March 21st marks exactly one year since we opened wide the doors to the Cimarron Alliance Equality Center. Hundreds of people snaked around the building to celebrate the opening of a unique community center for Oklahoma City. There were lots of laughs and more than a few tears as women, men, youth, and children saw a dream realized.
It was no small leap of faith on the part of the Cimarron Board of Directors. After the big grand opening celebration, would people really come to call the Cimarron Alliance Equality Center their home? On the night we opened, we had exactly one thing on our weekly calendar: a Tuesday evening AA meeting. So it is only natural that after the crowds went away that night for some of us to begin to experience “buyer’s remorse.” Our expenses skyrocketed, we had not a single working phone line, our internet “connection” consisted of tethering to an old cell phone. What had we done?
Had we misread the community’s needs and desires? Had we planned well enough to cover our costs? Even the rainbow flag flying outside produced more than a little queasiness.
We weathered those first few weeks believing that it was the right decision at the right time.
And, soon enough, folks started coming. Slowly, at first, but the momentum really got a boos in June when the Supreme Court declared DOMA unconstitutional.
Without advance planning or notice, over 700 people packed into the Cimarron Alliance Equality Center that night to celebrate. A lesbian well into her 80s tapped me on the shoulder that night and introduced me to her partner of nearly 60 years. “Imagine if we had this extraordinary day in history and didn’t have an Equality Center where we could celebrate as a community.” Imagine, indeed.

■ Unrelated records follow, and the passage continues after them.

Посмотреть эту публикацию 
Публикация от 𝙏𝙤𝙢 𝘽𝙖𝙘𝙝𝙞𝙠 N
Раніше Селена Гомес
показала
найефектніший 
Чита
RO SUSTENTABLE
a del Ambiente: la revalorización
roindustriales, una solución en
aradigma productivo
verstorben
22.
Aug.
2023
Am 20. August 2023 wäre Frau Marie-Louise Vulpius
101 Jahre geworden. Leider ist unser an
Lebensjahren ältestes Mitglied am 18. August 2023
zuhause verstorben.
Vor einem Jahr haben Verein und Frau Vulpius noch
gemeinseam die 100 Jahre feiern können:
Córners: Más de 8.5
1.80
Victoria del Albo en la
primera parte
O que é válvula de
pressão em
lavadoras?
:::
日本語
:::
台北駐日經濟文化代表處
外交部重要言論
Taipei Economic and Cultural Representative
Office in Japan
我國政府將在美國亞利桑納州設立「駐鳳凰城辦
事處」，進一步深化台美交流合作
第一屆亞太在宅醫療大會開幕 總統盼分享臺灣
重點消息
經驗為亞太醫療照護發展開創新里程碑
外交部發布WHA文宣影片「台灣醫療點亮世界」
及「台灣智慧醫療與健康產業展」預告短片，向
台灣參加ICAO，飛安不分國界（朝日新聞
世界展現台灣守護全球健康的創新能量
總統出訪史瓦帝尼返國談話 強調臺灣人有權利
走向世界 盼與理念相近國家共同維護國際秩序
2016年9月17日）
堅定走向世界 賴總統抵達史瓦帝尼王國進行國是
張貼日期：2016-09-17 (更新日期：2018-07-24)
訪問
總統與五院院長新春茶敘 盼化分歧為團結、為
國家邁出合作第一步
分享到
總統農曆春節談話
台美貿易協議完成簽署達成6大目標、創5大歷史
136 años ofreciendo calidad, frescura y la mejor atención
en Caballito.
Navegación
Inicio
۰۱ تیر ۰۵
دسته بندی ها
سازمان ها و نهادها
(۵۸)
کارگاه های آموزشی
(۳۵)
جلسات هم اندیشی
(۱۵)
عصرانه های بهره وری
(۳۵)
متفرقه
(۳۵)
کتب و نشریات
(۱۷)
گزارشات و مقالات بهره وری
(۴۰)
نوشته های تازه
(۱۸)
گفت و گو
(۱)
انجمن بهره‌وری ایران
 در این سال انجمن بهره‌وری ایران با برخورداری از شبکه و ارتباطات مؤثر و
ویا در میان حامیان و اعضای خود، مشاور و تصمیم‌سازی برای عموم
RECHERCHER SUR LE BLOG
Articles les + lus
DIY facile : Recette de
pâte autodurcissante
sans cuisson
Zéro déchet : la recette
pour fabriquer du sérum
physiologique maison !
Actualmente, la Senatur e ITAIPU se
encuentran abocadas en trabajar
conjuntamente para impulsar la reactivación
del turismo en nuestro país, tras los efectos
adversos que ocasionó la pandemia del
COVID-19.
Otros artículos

Now, a year to the day later, we are providing programming and services six and seven days a week. We’ve added a second AA meeting and a women’s sexual abuse survivors’ group. We have a meditation class and a vibrant YES group for our youth. Our TransOK group is serving dozens of younger trans folks in our community. Our Writing with Paula group is helping professional writers work in community and our Out Later group for women coming out later in life is really meeting a need. MAsT meets at the Center now as does our friends at the Sisters of the Sacred Heartland and the wonderful Sooner State Softball League. Our Diversity Business Association (DBA) is growing stronger every week with more people than ever coming to serve the LGBT community and the greater Oklahoma City community. Our Equality Run will be twice as big this year as last.
And the new programs and services that will be rolling out over the next several weeks is astounding. I keep saying our because this is not my Equality Center, nor does it belong to the Board of Directors, staff, or volunteers. Certainly it couldn’t work without these amazing people, but the Cimarron Alliance Equality Center belongs to every lesbian, gay man, bisexual, transgender, questioning and allied person in Oklahoma.
It goes without saying that there are countless people who believed in the Center years–decades–before we ever opened the doors. Thankfully, many of them are still involved with the critical work that we do.
I could never give proper recognition to every person who is responsible for the realization of our community center. Many of them are tagged in this note, but many others are no longer with us or have moved to the sidelines. That does not negate the invaluable assistance they have provided, the financial support, the moral encouragement, the kind words and prayers.
We also move forward every day because of amazing partnerships with amazing organizations.
Thanks to the ACLU, Oklahomans for Equality, The Peace House, CAIR, LULAC, Add-Us-In, the colleges and universities, high school GSAs, OCU’s Outlaws, TEN, caring legislators and business leaders, fabulous Oklahoma media including the Oklahoma Observer, the GAYLY, RedDirt Report, the Oklahoma Suicide Prevention Council, and so many more.
We will continue to encounter challenges raising money, creating broader awareness, advocating with an even louder voice. But we will meet those challenges the same way we always have: walking in lockstep with members of our community and those who so fully demonstrate their friendship and alliance to what we do.
I remain honored and humbled to work on behalf of 365,000 Oklahomans every day. It is not a responsibility I take lightly. In fact, it comes home with me most nights. That’s why, in closing, I would like to express my profound admiration, respect, and love for my husband, Wayne. It takes a very unselfish man to allow me to do what I do, and he proves this to me every day.
Thank you for an amazing year, friends. And thanks for the promise of a bigger, brighter, more productive year ahead.